1 of 1 people found the following review helpful.
An amazing book!!!
By Albert M. Burdge
The Naked Truth by Jean-Pierre Dorleac is a fantastic read. It follows the life of one of Hollywood's best costume designers of all time. Even if you don't know the man, you know his Academy Award-nominated work in the film, Somewhere in Time, and his eleven-time Emmy-nominated work, winning for Battlestar Galactica and The Lot.
The reason I read this book originally was I am a huge fan of his work on the TV show, Quantum Leap, designing for the futuristic neurological hologram Al played by the amazing Dean Stockwell, as well as his beautiful designs for the rest of the cast that really transported the viewer to whatever time and place Sam (Scott Bakula) leapt into.
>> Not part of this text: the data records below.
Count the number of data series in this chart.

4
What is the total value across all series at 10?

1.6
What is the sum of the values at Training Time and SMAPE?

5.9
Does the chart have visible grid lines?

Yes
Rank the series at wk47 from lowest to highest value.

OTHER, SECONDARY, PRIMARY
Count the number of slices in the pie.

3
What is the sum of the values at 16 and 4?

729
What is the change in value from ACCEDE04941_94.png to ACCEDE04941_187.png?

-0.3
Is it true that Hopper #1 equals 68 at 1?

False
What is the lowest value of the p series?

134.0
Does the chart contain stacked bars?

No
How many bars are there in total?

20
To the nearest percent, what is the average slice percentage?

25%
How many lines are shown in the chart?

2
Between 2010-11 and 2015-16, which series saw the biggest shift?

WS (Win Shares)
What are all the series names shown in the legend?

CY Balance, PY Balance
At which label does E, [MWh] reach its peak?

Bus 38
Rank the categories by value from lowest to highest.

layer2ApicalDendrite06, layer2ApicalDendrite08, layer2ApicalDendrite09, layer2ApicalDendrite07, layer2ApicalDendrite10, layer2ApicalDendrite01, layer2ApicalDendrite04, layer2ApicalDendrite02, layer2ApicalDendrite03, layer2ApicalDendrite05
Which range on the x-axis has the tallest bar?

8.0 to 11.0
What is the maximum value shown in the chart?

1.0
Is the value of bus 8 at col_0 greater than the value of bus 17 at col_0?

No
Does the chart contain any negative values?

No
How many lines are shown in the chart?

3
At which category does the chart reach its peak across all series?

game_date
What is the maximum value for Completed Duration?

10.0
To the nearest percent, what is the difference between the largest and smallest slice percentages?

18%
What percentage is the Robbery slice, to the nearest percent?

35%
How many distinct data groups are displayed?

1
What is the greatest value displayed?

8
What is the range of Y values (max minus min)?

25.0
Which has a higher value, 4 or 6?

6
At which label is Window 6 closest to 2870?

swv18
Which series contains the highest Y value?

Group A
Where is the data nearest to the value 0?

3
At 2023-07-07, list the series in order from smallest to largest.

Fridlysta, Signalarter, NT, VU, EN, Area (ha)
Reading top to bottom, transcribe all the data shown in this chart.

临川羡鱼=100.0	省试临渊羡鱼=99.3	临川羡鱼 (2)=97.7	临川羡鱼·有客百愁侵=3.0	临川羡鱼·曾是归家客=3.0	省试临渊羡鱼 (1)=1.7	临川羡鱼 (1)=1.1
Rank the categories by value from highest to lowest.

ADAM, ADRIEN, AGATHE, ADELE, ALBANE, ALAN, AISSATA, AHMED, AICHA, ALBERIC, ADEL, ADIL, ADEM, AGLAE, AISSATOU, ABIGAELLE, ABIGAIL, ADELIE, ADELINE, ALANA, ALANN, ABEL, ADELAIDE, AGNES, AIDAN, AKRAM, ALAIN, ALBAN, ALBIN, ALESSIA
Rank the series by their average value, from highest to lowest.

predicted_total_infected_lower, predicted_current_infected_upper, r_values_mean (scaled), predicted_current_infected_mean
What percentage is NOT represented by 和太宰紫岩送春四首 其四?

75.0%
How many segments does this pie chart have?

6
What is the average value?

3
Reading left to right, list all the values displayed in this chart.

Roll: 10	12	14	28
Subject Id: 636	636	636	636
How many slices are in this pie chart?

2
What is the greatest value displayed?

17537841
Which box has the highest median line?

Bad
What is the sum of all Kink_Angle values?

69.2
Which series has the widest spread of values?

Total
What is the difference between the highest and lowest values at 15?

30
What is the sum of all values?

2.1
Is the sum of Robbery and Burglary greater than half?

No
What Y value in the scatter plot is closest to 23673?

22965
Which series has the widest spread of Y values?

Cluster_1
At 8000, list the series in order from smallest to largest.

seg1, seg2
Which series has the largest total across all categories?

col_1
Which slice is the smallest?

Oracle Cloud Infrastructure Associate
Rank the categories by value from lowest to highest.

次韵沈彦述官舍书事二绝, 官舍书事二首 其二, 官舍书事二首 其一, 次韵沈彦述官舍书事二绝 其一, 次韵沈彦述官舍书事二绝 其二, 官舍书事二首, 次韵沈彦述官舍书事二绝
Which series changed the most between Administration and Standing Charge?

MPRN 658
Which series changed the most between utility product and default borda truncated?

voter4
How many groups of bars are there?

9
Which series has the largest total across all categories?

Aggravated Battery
While reading this book, I found it to be a fascinating, honest, and most of all a fun journey through the ups and downs of a career in the TV and Film business. Some of my favorite parts of the book are the behind the scenes stories of the people Jean-Pierre met and worked with.
I recommend The Naked Truth to anyone, whether you have a fascination with costume design, or don't know muslin from silk.
It's the kind of book, that once you read it, you want to buy copies for your friends, and tell everyone you know about it, so they can share in the same incredible experience you did.
Thank you Jean-Pierre for writing this book and sharing with us!